Although defendant raises a number of issues, the first is dispositive. Defendant argues
that the trial court erred by instructing the jurors, over objection, regarding the cognate lesser
offense of involuntary manslaughter. We agree.
This issue is controlled by People v Cornell, 466 Mich 335, 353-359; 646 NW2d 127
(2002). “There, the Court reasoned that the statute on lesser offenses, MCL 768.32(1), does not
authorize consideration of cognate lesser offenses.” People v Alter, ___ Mich App ___; ___
NW2d ____ (Docket No. 228005, issued January 24, 2003), slip op at 3-4. Because the instant
case was pending on appeal when Cornell was decided and defendant objected to the involuntary
manslaughter instruction, thus preserving this issue for appeal, Cornell applies here. See
Cornell, supra at 367.1
1
The prosecutor argues that the issue was not properly preserved because, while objecting to the
cognate lesser offense instruction, defendant failed to argue that cognate lesser offense
instructions should never be given, but only argued that the evidence here did not support such
an instruction. We do not read Cornell as requiring that, to preserve the issue and thus benefit
from the Cornell ruling, defendants must have somehow been prescient in their objections and
argued that cognate lesser offense instructions, which had been sanctioned in many precedents
previously, were, nonetheless, inappropriate in all cases. As the prosecutor himself admits in his
supplemental brief, defendant here did not make this argument “for good reason: at the time, the
(continued…)
-1-
Under controlling precedents,2 the involuntary manslaughter instruction here was
obviously a cognate lesser offense instruction, not a necessarily included lesser offense
instruction. “A necessarily included offense is one which must be committed as part of the
greater offense; it would be ‘impossible to commit the greater offense without first having
committed the lesser.’” Alter, supra, slip op at 3, quoting People v Bearss, 463 Mich 623, 627;
625 NW2d 10 (2001). “[I]t is incorrect to state that it is impossible to commit . . . second-degree
murder without having first committed manslaughter.” People v Van Wyck, 402 Mich 266, 269;
262 NW2d 638 (1978). Thus, involuntary manslaughter is a cognate lesser included offense of
second-degree murder. People v Heflin, 434 Mich 482, 496-497; 456 NW2d 10 (1990).

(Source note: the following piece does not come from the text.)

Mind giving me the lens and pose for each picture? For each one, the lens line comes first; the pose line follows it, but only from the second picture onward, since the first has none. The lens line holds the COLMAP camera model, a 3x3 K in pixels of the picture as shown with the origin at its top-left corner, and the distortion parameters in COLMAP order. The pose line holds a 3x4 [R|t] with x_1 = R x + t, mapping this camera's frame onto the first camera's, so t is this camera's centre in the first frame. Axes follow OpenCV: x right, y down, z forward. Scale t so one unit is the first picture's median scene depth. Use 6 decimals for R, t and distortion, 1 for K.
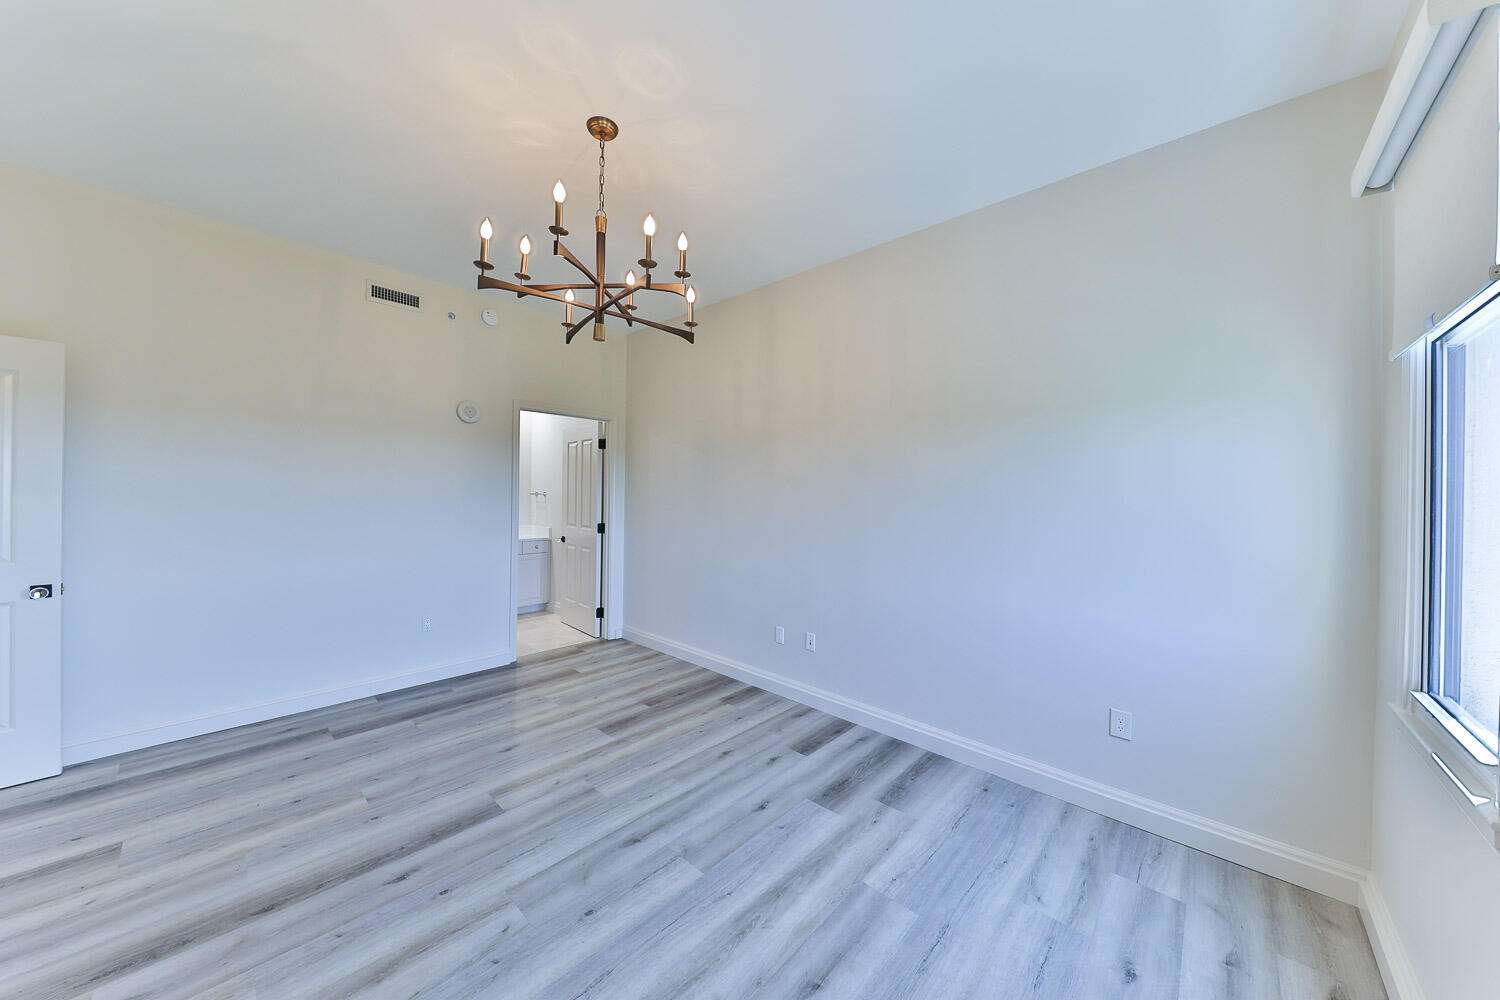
lens RADIAL K [[500.9, 0, 750.1], [0, 500.9, 495.7], [0, 0, 1]] dist [0.009386, -0.007598]
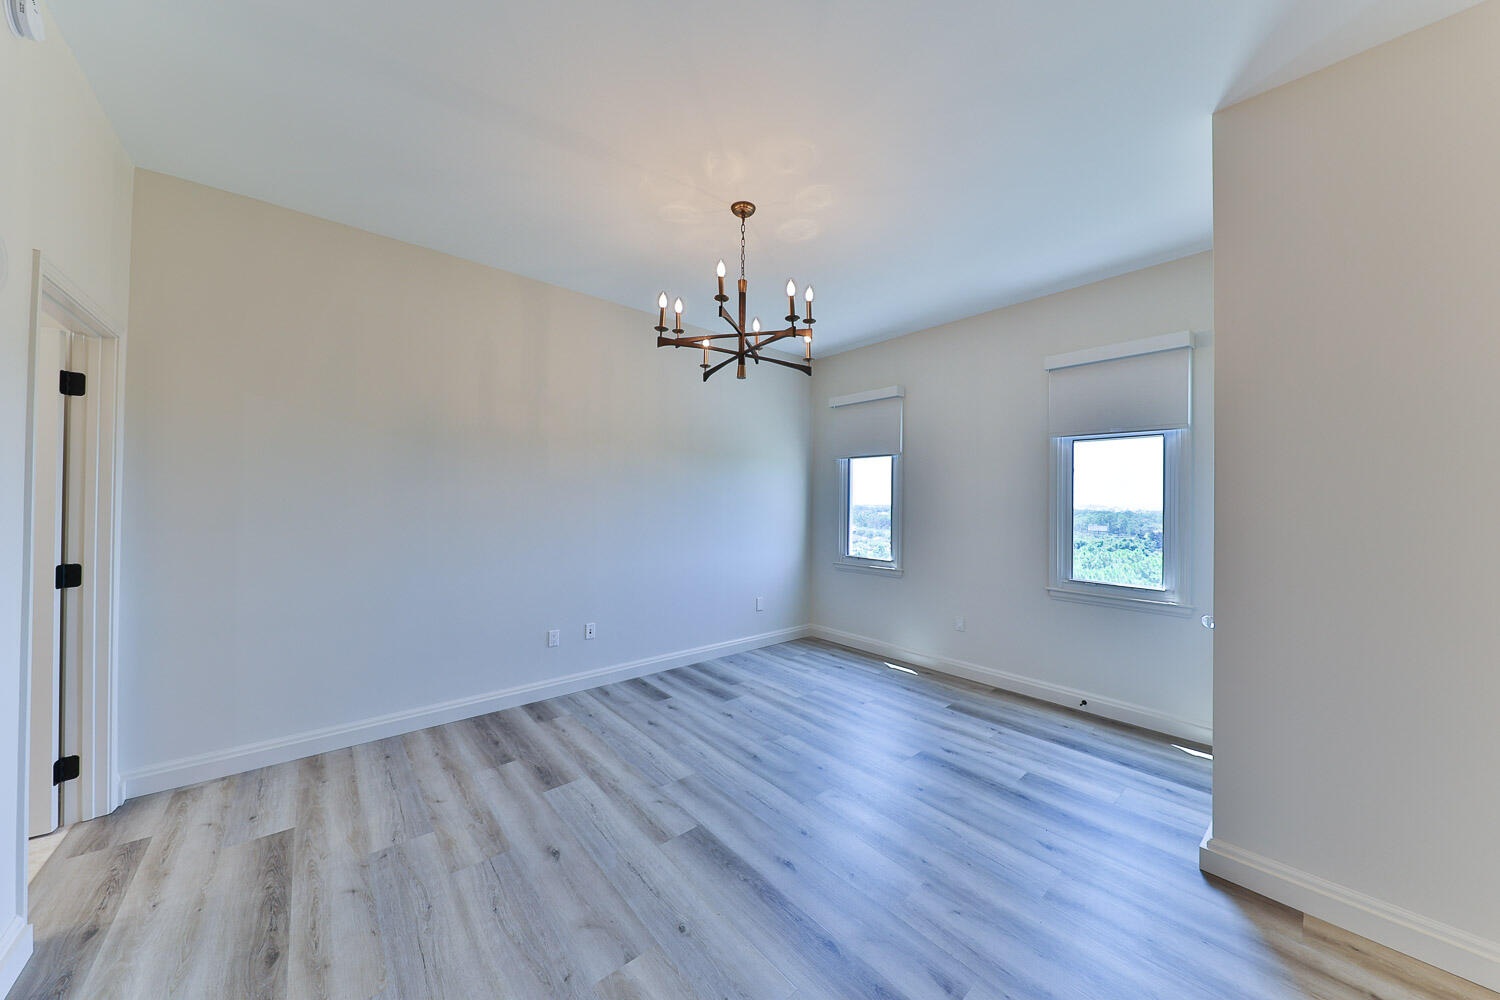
lens RADIAL K [[500.9, 0, 750.1], [0, 500.9, 495.7], [0, 0, 1]] dist [0.009386, -0.007598]
pose [[0.117574, 0.001453, 0.993063, -1.131605], [-0.006937, 0.999976, -0.000642, -0.017962], [-0.993040, -0.006813, 0.117581, 0.609207]]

Under Cornell, the jury here should not have been instructed on involuntary
manslaughter. We cannot conclude that it was harmless for the jury to be so instructed because
this clearly affected the outcome of the trial; defendant was acquitted of the charged offense but
convicted of the offense for which instruction should not have been given.
We reverse.
/s/ Jessica R. Cooper
/s/ Richard A. Bandstra
/s/ Michael J. Talbot
(…continued)
objection would have been ill-taken, and seemed ill-considered.” We conclude that sufficient
preservation for application of the Cornell rule arises out of a defendant’s properly objecting to
an instruction on a cognate lesser offense for whatever reason.
2
The prosecutor argues that the precedents we find controlling on the issue whether involuntary
manslaughter is a cognate lesser offense are themselves no longer binding under Cornell. Under
principles of stare decisis, we do not have the latitude to reach that conclusion.